> [Aim of the exercise]: Repeat the lines below word for word, in the same order.
---+---
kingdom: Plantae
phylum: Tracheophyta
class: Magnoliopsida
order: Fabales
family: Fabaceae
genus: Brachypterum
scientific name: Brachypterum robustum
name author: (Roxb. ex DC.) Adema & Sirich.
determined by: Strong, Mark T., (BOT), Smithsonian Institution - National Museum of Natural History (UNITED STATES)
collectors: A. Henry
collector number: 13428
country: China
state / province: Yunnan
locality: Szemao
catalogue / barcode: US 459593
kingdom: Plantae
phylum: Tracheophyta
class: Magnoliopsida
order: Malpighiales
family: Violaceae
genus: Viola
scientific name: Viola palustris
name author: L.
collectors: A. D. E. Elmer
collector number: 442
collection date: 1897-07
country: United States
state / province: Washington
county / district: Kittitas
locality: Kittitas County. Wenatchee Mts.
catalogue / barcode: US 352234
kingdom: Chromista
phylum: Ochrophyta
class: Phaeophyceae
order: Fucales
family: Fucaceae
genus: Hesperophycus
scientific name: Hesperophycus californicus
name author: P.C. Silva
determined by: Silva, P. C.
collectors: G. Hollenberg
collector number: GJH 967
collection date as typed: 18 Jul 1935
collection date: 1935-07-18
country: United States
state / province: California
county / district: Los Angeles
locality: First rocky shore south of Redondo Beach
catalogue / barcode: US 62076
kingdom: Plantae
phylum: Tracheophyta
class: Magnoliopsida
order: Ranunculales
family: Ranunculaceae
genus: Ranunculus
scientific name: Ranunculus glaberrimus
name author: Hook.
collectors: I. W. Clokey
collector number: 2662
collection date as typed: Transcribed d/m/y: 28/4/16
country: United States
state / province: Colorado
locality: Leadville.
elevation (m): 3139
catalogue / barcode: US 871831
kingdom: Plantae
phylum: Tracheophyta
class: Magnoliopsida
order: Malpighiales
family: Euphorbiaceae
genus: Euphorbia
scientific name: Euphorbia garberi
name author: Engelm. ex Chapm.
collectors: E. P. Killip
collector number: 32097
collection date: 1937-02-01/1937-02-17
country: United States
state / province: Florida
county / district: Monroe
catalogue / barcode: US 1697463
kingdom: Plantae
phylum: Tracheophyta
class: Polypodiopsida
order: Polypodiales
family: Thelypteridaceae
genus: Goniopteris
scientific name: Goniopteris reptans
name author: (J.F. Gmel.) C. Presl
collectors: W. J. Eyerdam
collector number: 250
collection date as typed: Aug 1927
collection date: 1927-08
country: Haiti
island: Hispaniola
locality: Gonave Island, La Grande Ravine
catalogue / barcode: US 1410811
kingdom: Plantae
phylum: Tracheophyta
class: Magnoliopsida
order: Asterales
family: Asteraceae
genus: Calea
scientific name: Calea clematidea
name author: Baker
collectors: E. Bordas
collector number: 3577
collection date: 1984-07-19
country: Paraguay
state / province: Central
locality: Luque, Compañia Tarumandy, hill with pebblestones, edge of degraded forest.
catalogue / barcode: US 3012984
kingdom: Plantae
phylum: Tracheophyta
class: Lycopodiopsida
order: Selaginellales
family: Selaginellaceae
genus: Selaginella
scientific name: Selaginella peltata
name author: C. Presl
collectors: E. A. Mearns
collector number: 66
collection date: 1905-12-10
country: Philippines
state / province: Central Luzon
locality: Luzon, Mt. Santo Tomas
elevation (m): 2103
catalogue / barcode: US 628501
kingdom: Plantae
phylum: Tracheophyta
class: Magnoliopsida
---+---
> [Reply]:
kingdom: Plantae
phylum: Tracheophyta
class: Magnoliopsida
order: Fabales
family: Fabaceae
genus: Brachypterum
scientific name: Brachypterum robustum
name author: (Roxb. ex DC.) Adema & Sirich.
determined by: Strong, Mark T., (BOT), Smithsonian Institution - National Museum of Natural History (UNITED STATES)
collectors: A. Henry
collector number: 13428
country: China
state / province: Yunnan
locality: Szemao
catalogue / barcode: US 459593
kingdom: Plantae
phylum: Tracheophyta
class: Magnoliopsida
order: Malpighiales
family: Violaceae
genus: Viola
scientific name: Viola palustris
name author: L.
collectors: A. D. E. Elmer
collector number: 442
collection date: 1897-07
country: United States
state / province: Washington
county / district: Kittitas
locality: Kittitas County. Wenatchee Mts.
catalogue / barcode: US 352234
kingdom: Chromista
phylum: Ochrophyta
class: Phaeophyceae
order: Fucales
family: Fucaceae
genus: Hesperophycus
scientific name: Hesperophycus californicus
name author: P.C. Silva
determined by: Silva, P. C.
collectors: G. Hollenberg
collector number: GJH 967
collection date as typed: 18 Jul 1935
collection date: 1935-07-18
country: United States
state / province: California
county / district: Los Angeles
locality: First rocky shore south of Redondo Beach
catalogue / barcode: US 62076
kingdom: Plantae
phylum: Tracheophyta
class: Magnoliopsida
order: Ranunculales
family: Ranunculaceae
genus: Ranunculus
scientific name: Ranunculus glaberrimus
name author: Hook.
collectors: I. W. Clokey
collector number: 2662
collection date as typed: Transcribed d/m/y: 28/4/16
country: United States
state / province: Colorado
locality: Leadville.
elevation (m): 3139
catalogue / barcode: US 871831
kingdom: Plantae
phylum: Tracheophyta
class: Magnoliopsida
order: Malpighiales
family: Euphorbiaceae
genus: Euphorbia
scientific name: Euphorbia garberi
name author: Engelm. ex Chapm.
collectors: E. P. Killip
collector number: 32097
collection date: 1937-02-01/1937-02-17
country: United States
state / province: Florida
county / district: Monroe
catalogue / barcode: US 1697463
kingdom: Plantae
phylum: Tracheophyta
class: Polypodiopsida
order: Polypodiales
family: Thelypteridaceae
genus: Goniopteris
scientific name: Goniopteris reptans
name author: (J.F. Gmel.) C. Presl
collectors: W. J. Eyerdam
collector number: 250
collection date as typed: Aug 1927
collection date: 1927-08
country: Haiti
island: Hispaniola
locality: Gonave Island, La Grande Ravine
catalogue / barcode: US 1410811
kingdom: Plantae
phylum: Tracheophyta
class: Magnoliopsida
order: Asterales
family: Asteraceae
genus: Calea
scientific name: Calea clematidea
name author: Baker
collectors: E. Bordas
collector number: 3577
collection date: 1984-07-19
country: Paraguay
state / province: Central
locality: Luque, Compañia Tarumandy, hill with pebblestones, edge of degraded forest.
catalogue / barcode: US 3012984
kingdom: Plantae
phylum: Tracheophyta
class: Lycopodiopsida
order: Selaginellales
family: Selaginellaceae
genus: Selaginella
scientific name: Selaginella peltata
name author: C. Presl
collectors: E. A. Mearns
collector number: 66
collection date: 1905-12-10
country: Philippines
state / province: Central Luzon
locality: Luzon, Mt. Santo Tomas
elevation (m): 2103
catalogue / barcode: US 628501
kingdom: Plantae
phylum: Tracheophyta
class: Magnoliopsida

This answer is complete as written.